=== Excerpted records ===

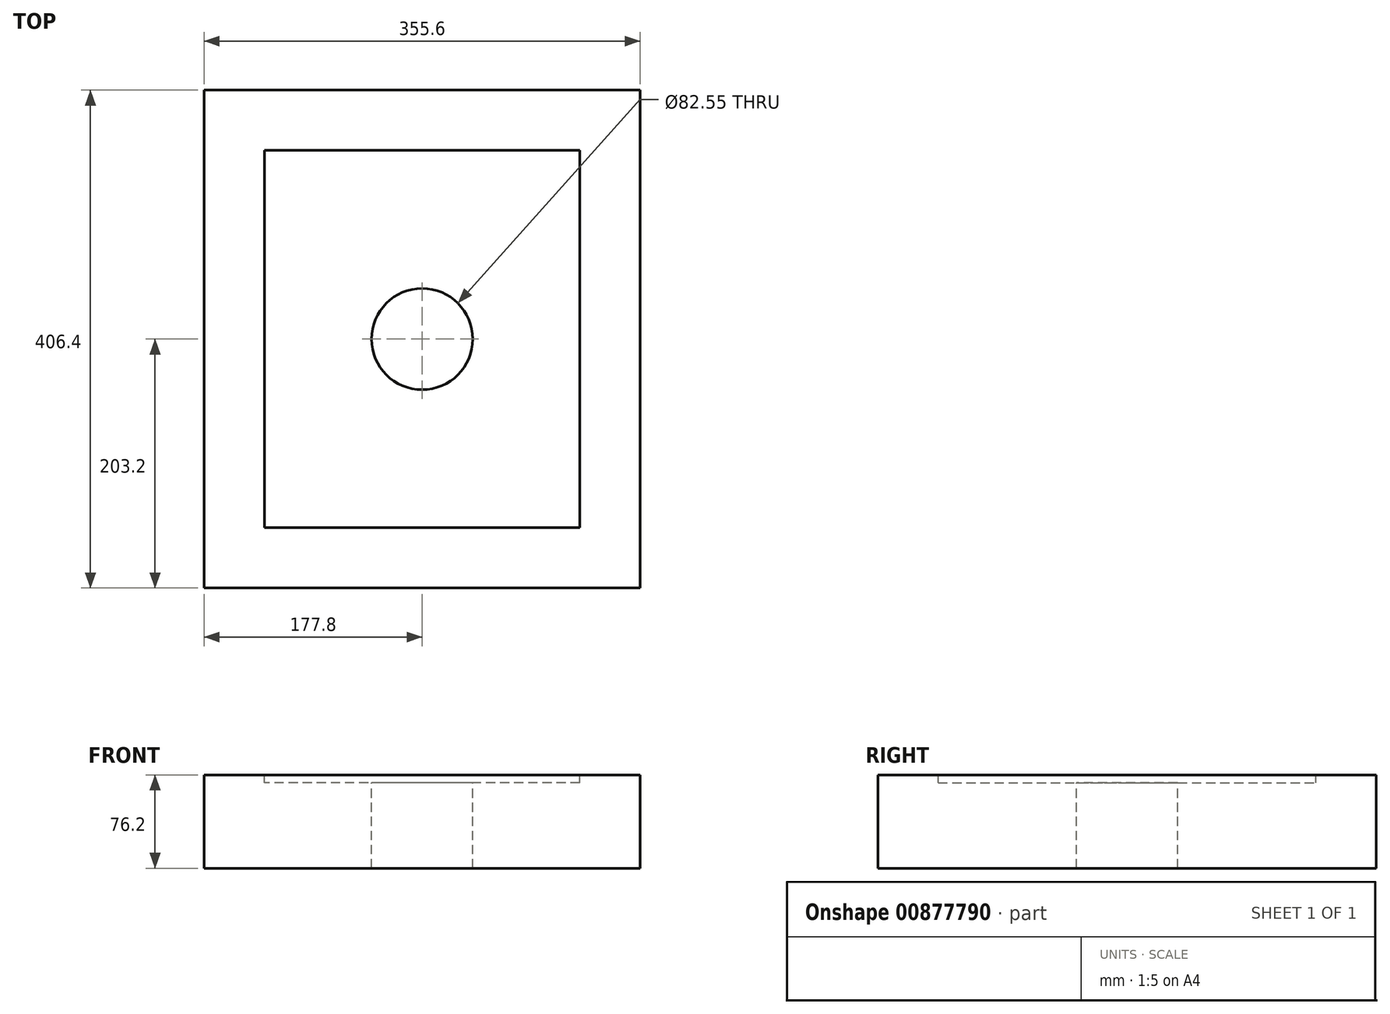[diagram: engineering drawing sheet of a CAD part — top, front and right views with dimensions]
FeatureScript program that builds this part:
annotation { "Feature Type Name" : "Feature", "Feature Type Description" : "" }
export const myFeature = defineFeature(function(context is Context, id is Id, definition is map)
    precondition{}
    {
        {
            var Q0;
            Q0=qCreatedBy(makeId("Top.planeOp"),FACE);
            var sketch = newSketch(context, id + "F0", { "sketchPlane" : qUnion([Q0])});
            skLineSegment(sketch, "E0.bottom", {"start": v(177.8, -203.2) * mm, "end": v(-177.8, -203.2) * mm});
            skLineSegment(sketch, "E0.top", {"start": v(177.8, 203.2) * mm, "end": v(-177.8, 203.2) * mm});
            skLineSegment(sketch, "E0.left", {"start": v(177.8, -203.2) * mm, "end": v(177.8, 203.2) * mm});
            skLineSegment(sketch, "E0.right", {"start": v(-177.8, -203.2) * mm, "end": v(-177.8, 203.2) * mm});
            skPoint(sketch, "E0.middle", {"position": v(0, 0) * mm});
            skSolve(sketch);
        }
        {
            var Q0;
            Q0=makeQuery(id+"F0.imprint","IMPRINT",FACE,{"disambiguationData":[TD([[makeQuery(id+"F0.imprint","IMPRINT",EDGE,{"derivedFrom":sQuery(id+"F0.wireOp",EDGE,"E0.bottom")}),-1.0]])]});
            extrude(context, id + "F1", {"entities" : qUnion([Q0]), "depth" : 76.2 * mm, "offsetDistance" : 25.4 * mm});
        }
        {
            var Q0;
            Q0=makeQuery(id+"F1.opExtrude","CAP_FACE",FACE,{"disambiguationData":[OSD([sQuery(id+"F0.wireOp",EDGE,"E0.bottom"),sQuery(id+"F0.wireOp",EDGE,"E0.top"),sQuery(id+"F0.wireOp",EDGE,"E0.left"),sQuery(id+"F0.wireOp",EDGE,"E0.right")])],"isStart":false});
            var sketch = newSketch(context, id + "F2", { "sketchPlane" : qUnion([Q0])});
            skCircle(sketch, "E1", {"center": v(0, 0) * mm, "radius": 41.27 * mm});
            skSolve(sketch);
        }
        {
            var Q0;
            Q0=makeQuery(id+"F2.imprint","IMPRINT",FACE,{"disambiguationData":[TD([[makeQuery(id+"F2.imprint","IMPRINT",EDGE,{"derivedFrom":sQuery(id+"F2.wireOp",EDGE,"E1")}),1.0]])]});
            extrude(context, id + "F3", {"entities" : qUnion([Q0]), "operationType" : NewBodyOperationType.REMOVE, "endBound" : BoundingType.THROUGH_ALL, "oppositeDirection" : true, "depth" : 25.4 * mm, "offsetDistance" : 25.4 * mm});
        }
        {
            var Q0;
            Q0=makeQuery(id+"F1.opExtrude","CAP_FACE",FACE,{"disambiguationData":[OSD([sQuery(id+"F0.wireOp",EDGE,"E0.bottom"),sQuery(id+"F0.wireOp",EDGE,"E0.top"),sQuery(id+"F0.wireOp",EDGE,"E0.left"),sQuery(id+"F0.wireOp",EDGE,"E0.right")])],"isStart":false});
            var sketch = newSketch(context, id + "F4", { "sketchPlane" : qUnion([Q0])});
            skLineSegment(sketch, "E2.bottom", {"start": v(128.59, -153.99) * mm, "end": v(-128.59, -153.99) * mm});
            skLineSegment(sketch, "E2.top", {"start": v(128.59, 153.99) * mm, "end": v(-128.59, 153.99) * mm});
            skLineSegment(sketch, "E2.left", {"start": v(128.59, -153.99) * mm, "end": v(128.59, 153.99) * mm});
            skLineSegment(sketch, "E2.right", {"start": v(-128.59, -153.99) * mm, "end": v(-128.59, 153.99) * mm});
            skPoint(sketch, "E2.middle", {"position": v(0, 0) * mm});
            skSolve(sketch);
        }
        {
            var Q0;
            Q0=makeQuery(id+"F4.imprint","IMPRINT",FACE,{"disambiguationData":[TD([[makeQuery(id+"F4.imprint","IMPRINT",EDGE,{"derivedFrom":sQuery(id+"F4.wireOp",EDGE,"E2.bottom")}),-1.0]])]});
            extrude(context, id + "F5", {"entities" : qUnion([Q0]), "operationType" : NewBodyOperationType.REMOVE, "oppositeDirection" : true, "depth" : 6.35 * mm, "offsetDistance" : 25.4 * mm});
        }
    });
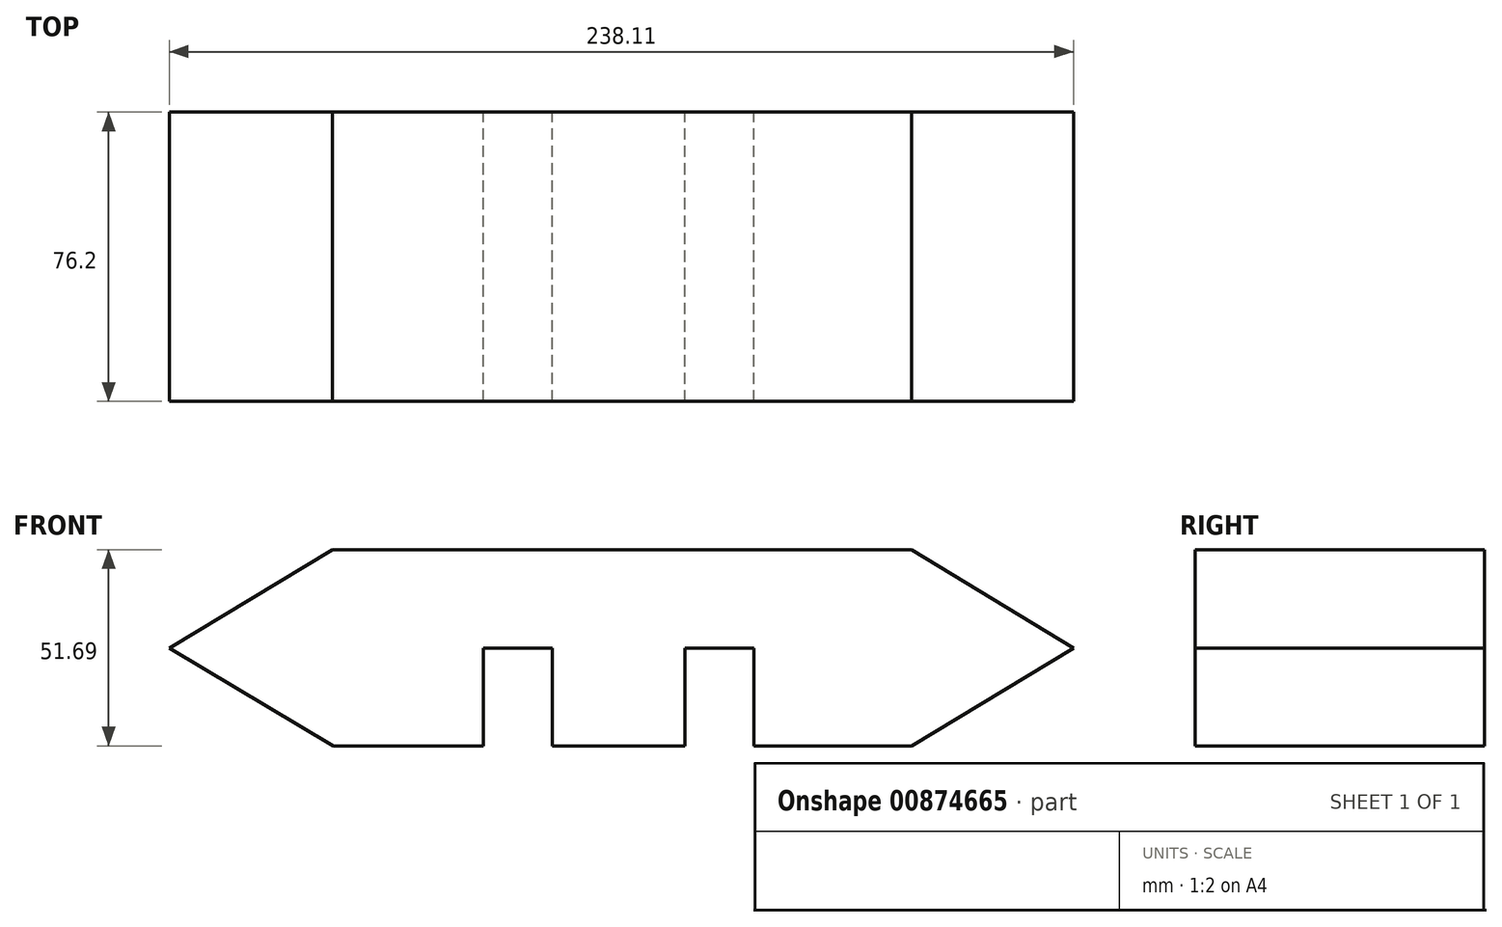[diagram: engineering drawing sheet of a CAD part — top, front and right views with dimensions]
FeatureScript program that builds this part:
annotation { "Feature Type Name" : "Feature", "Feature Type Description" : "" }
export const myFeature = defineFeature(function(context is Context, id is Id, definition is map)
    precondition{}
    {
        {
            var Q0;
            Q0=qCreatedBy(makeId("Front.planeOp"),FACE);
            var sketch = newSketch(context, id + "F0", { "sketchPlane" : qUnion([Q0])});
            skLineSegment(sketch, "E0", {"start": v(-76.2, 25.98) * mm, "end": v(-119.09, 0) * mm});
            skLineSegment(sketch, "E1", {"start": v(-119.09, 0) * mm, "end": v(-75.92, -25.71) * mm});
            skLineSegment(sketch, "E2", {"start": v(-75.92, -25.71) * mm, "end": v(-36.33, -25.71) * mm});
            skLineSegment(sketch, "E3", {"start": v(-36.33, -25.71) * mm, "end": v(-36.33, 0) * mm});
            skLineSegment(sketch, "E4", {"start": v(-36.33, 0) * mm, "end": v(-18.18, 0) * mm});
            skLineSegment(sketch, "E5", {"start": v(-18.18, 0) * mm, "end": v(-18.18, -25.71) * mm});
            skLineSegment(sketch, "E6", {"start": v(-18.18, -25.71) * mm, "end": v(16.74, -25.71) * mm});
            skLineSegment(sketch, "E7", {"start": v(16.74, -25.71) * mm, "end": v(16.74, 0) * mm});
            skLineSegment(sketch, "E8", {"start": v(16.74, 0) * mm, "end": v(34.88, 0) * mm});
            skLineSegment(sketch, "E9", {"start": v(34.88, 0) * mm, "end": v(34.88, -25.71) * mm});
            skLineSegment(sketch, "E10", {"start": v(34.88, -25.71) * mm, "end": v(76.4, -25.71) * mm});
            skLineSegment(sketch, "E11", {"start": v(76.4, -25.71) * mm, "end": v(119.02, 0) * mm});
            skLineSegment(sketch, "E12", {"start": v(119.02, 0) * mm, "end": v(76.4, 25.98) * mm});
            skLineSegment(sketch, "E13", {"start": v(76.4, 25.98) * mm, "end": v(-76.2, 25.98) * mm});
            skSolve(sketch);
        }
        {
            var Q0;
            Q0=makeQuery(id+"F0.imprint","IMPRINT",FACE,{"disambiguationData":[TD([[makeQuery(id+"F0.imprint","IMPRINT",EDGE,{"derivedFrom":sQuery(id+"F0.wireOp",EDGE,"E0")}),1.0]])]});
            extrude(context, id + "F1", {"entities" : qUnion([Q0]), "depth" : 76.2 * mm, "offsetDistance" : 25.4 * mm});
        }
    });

===
=== Excerpted records ===

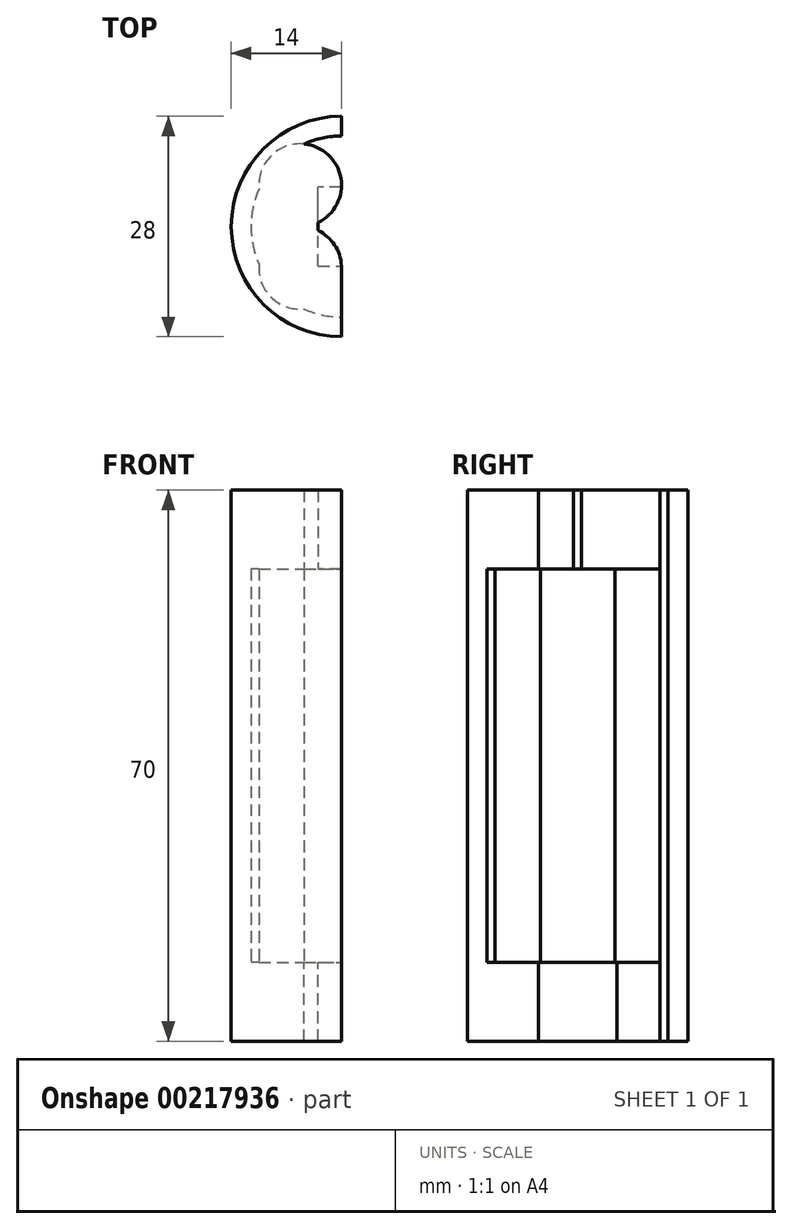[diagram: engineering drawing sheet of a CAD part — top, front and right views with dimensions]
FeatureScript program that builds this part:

===

[Aim of the exercise]:
Collect every line in the two blocks above that contains the string "IMPRINT", treating uppercase and lowercase as different.

[Result for this exercise]:
            Q0=makeQuery(id+"F0.imprint","IMPRINT",FACE,{"disambiguationData":[TD([[makeQuery(id+"F0.imprint","IMPRINT",EDGE,{"derivedFrom":sQuery(id+"F0.wireOp",EDGE,"E0.bottom")}),-1.0]])]});
            Q0=makeQuery(id+"F2.imprint","IMPRINT",FACE,{"disambiguationData":[TD([[makeQuery(id+"F2.imprint","IMPRINT",EDGE,{"derivedFrom":sQuery(id+"F2.wireOp",EDGE,"E1")}),1.0]])]});
            Q0=makeQuery(id+"F4.imprint","IMPRINT",FACE,{"disambiguationData":[TD([[makeQuery(id+"F4.imprint","IMPRINT",EDGE,{"derivedFrom":sQuery(id+"F4.wireOp",EDGE,"E2.bottom")}),-1.0]])]});
            Q0=makeQuery(id+"F0.imprint","IMPRINT",FACE,{"disambiguationData":[TD([[makeQuery(id+"F0.imprint","IMPRINT",EDGE,{"derivedFrom":sQuery(id+"F0.wireOp",EDGE,"E0")}),1.0]])]});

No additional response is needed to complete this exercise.